Le sue ali si erano spiegate ed era volata via con un paio di battiti, Tito si sentì cadere il mondo addosso.
«DIANA! Ti rendi conto, vero? IO SONO UN TOPO!»
«Il più grande di tutti!» e proseguì il suo volo con estrema attenzione.
 
Tito vide l’enorme figura del Gufo uscire nuovamente dagli alberi.
Il rapace volava guardingo, gli occhi come fari puntati sul terreno. Vide qualcosa e, proprio mentre si preparava ad attaccare, Diana gli piombò addosso con un Crack assordante, facendolo cadere pesantemente tra la boscaglia.
Silenzio. Solo pioggia e tuoni.
Ezio sembrava già pronto ad esultare ma Tito rimase con il naso all’ insù ed eretto sulle zampe posteriori.
Wrum!
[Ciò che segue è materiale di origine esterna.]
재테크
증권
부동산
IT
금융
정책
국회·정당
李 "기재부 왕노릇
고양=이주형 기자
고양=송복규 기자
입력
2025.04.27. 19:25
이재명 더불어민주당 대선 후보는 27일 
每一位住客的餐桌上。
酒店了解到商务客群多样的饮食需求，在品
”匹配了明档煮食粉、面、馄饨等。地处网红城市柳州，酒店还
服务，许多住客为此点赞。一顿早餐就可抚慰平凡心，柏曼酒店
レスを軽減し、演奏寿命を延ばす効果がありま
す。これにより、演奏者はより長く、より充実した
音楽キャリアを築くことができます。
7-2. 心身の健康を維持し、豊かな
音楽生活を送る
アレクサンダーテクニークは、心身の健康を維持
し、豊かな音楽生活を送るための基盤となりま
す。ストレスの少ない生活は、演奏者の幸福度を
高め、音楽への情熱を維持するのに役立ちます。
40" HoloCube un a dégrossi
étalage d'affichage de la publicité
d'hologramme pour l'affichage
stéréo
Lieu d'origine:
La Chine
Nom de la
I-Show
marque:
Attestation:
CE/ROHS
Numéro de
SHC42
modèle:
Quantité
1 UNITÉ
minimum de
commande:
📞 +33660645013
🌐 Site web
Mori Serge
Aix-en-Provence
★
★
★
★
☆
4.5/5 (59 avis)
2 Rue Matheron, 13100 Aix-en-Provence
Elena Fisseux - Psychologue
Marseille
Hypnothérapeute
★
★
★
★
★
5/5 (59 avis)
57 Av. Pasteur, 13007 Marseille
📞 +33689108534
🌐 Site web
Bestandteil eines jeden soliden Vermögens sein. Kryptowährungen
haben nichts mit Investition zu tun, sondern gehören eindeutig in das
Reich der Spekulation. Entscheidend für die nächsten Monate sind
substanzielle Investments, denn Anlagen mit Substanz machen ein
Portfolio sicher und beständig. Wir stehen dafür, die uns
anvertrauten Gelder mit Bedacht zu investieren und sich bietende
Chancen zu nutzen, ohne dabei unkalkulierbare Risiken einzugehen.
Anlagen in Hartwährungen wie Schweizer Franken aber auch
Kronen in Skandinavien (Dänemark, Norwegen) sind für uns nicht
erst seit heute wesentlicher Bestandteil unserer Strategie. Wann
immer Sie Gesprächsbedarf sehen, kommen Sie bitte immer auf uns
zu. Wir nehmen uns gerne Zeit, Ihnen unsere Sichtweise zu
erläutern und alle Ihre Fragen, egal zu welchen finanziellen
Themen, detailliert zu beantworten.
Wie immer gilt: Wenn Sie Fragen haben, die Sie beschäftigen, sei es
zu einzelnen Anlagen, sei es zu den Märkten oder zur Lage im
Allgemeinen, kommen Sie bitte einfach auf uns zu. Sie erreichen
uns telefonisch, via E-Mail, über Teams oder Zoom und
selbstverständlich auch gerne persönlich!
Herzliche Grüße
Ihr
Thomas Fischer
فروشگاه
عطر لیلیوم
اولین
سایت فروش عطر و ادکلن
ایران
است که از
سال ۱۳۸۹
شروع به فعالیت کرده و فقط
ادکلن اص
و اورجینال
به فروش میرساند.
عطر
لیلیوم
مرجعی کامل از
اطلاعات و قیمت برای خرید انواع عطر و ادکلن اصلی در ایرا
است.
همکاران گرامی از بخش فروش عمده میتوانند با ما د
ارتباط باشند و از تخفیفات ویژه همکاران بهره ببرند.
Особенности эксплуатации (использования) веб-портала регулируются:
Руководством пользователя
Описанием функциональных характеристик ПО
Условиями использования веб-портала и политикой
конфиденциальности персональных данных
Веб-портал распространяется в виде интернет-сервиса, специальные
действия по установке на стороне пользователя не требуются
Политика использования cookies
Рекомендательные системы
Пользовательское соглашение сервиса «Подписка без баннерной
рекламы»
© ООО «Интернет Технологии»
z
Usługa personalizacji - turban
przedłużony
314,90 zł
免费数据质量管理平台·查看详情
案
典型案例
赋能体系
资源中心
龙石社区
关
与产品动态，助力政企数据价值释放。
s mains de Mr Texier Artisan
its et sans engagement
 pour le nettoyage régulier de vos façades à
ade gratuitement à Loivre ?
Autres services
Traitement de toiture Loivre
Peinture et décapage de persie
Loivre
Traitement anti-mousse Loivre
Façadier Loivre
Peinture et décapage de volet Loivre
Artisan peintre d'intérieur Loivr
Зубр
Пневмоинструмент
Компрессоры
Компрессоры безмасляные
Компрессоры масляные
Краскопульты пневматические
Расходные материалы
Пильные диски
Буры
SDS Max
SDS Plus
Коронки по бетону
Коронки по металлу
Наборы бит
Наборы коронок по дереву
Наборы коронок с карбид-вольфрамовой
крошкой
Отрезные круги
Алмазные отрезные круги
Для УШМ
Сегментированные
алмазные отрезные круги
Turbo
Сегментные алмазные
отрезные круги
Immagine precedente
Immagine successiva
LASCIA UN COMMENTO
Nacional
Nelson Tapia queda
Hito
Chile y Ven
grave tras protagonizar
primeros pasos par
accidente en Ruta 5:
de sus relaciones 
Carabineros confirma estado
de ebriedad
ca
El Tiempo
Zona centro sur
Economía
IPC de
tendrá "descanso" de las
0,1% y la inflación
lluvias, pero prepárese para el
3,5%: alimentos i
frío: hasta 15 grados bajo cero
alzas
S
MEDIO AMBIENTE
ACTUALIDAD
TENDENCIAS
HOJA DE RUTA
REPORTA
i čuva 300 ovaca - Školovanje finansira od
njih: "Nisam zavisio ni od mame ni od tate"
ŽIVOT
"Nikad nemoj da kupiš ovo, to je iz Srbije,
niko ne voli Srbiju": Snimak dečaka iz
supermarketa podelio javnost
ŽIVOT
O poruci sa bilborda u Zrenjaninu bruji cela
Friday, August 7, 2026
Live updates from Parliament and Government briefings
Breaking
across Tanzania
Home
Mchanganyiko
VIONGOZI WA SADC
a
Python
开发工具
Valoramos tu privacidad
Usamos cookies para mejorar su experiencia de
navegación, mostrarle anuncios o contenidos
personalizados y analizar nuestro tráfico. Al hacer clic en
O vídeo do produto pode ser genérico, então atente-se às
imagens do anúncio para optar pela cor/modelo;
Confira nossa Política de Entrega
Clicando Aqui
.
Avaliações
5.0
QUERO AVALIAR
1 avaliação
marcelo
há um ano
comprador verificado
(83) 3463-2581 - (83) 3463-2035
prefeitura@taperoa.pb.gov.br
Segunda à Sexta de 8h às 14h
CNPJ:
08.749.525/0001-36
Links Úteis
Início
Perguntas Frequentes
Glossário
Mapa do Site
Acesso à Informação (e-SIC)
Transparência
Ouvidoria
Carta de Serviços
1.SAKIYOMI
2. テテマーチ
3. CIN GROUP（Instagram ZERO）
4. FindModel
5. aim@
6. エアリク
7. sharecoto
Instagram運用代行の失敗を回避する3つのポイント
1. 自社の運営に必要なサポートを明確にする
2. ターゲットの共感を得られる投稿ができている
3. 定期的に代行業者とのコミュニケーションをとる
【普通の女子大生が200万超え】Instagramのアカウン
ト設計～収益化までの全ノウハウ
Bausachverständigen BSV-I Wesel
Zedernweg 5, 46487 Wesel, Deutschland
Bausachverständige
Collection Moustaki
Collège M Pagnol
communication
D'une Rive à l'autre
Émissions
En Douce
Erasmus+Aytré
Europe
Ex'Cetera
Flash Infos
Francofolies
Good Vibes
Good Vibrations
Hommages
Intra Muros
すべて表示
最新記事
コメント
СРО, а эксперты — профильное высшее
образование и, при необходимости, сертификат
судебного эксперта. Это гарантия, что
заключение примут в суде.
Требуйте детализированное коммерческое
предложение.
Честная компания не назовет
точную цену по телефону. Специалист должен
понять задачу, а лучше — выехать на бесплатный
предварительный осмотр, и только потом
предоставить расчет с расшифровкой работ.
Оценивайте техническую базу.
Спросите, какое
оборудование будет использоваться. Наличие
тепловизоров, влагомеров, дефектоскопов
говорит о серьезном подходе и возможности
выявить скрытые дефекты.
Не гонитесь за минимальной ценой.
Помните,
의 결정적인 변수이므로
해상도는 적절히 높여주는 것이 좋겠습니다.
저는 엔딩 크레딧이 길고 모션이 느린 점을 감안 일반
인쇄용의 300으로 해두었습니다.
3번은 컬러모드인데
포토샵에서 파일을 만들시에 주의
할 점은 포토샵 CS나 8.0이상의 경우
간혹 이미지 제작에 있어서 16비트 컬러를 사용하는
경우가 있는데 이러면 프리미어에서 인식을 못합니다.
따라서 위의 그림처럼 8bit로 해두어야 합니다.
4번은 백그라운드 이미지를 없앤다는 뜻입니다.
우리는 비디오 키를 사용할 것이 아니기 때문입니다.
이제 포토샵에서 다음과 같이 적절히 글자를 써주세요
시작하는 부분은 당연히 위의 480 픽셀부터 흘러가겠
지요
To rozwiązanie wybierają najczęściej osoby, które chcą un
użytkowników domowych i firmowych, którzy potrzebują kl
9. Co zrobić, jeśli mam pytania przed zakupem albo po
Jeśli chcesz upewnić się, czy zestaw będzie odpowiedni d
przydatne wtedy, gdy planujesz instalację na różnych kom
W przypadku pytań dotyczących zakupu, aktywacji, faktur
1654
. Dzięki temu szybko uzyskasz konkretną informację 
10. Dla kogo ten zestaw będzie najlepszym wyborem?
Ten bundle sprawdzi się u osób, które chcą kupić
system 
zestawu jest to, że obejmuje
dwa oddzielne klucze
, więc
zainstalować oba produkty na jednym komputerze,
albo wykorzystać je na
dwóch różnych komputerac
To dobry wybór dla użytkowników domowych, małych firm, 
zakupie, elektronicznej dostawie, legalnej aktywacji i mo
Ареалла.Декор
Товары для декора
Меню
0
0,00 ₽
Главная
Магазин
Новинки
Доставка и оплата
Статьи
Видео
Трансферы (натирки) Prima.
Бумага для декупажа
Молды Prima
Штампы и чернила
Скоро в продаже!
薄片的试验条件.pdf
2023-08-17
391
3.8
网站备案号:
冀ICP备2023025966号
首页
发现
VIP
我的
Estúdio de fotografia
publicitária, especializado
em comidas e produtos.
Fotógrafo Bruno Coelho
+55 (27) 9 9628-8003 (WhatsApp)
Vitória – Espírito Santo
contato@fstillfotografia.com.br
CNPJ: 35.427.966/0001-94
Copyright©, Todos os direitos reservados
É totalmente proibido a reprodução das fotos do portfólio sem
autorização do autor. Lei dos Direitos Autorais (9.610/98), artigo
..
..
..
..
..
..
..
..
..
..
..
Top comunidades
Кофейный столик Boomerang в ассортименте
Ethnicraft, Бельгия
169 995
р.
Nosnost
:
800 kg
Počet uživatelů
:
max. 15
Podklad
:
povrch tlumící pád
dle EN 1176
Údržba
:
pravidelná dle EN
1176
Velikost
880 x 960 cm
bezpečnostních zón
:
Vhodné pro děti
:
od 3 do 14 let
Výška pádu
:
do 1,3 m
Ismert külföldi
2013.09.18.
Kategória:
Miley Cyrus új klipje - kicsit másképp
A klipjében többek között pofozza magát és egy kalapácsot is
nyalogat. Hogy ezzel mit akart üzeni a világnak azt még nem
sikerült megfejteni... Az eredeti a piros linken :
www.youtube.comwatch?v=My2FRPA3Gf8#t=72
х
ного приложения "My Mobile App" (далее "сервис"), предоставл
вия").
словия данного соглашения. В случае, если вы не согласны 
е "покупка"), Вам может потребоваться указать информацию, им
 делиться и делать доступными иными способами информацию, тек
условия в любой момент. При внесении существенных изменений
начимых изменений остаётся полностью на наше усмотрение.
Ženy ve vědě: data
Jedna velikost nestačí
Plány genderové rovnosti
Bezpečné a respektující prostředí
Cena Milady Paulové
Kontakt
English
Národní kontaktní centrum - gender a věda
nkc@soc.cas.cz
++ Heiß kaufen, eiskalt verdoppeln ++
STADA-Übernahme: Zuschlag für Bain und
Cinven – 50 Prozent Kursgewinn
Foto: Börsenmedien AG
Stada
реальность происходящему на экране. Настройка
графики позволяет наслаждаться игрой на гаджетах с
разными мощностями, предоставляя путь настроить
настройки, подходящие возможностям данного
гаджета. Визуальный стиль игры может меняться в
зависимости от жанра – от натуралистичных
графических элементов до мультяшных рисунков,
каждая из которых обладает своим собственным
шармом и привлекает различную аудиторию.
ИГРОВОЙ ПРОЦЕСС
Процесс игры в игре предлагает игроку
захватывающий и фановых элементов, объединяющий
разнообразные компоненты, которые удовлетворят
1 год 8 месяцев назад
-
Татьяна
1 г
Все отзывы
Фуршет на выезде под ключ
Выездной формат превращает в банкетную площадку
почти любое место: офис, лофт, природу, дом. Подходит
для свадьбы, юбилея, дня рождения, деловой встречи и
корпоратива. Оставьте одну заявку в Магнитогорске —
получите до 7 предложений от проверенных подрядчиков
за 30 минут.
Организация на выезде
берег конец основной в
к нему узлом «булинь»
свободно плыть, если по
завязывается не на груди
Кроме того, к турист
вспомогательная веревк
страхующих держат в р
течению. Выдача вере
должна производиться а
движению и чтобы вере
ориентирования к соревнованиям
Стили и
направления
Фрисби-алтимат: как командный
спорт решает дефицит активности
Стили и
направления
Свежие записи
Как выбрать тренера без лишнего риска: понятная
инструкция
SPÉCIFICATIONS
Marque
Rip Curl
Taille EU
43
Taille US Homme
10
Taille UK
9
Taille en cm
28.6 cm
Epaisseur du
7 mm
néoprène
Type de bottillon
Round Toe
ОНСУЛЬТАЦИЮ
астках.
Come una scheggia il Gufo uscì dalla boscaglia come un proiettile, era pronto a ghermire Diana. Aveva il becco storto e le piume della coda accartocciate e malaticce.
La gazza, molto più leggere e agile di lui, iniziò a salire, salire e salire. Tito ed Ezio dovettero strizzare gli occhi per vederla.
Poi successe qualcosa di inaspettato. Proprio come aveva già fatto con Tito, Diana chiuse le ali e si lanciò nel vuoto, questa volta non puntò a terra ma al Gufo.
Questi non sembrava intimorito, anzi, portò le zampe tozze e forti verso la gazza, ritte davanti al muso.
Diana riaprì le ali a pochi centimetri dal rapace e gli conficcò una zampa nell’ occhio.
Tito vide del sangue schizzare via e brillare di un bel color cremisi sotto i raggi lunari.
Un tuono solenne e un lampo fortissimo.
Dopo vi fu solo un mischiarsi di penne scure e chiare.
Lentamente i due combattenti caddero a terra. Tito capì che entrambi gli uccelli erano finiti nel torrente, ormai in piena.
«DIANA!» urlò.
Dall’acqua nera e vorticante uscì il Gufo. Non aveva più un occhio, una delle zampe era penzoloni. Fece pochi metri e poi ricadde sul terreno, la lotta gli aveva rotto un ala.
Tito attese e attese di vedere Diana volargli incontro ma ciò non accadde, con un paio di balzi superò la boscaglia e corse verso l’argine straripato del torrente, ancora impetuoso.
Non vi era traccia di Diana, le piume che galleggiavano sull’acqua sembravano silenziosi petali, Tito ne colse una.
«Tutto bene?» chiese Ezio affacciandosi, dietro di lui c’era l’intera colonia.
  Si diresse al pino, come concordato e attese ancora e ancora. Fino all’alba.
Il sole stava spuntando da dietro le montagne illuminando di luce gialla e calda tutto ciò che le capitava a tiro. Le ombre lunghe e dinoccolate, il verde del bosco e la stessa aria erano diventati membri del bosco in un tutt’uno che sembra eterno.
Il tutto era etereo e gli uccellini iniziarono a cinguettare. Diana non si vide.
«Tito … io …» Ezio provò a parlargli ma il fratello lasciò la piuma alle radici del pino e corse via. 


 

Ok, lo so che non dovevo pubblicare così presto ma ho già finito di scrivere tutto e voglio finalmente vedere questa mia storia conclusa.
Siamo quasi alla fine! Sì, avete capito bene!
Capitolo difficile, devo ammetterlo. Io stessa sono molto affezionata ai miei personaggi ma qui si spiega il perché ho voluto inserire la voce “triste” e soprattutto perché il rating è giallo.
Allora, io sono praticamente sconvolta più di voi ma voglio comunque dirvi che tutto era già ben delineato e la scelta è stata fatta per rendere il tutto più maturo. Proprio perché il capitolo è così non metterò la rubrica curiosità. Perdonatemi, vado a piagnucolare sulle mie idee malsane. Ritornando a noi, avete riscontrato errori?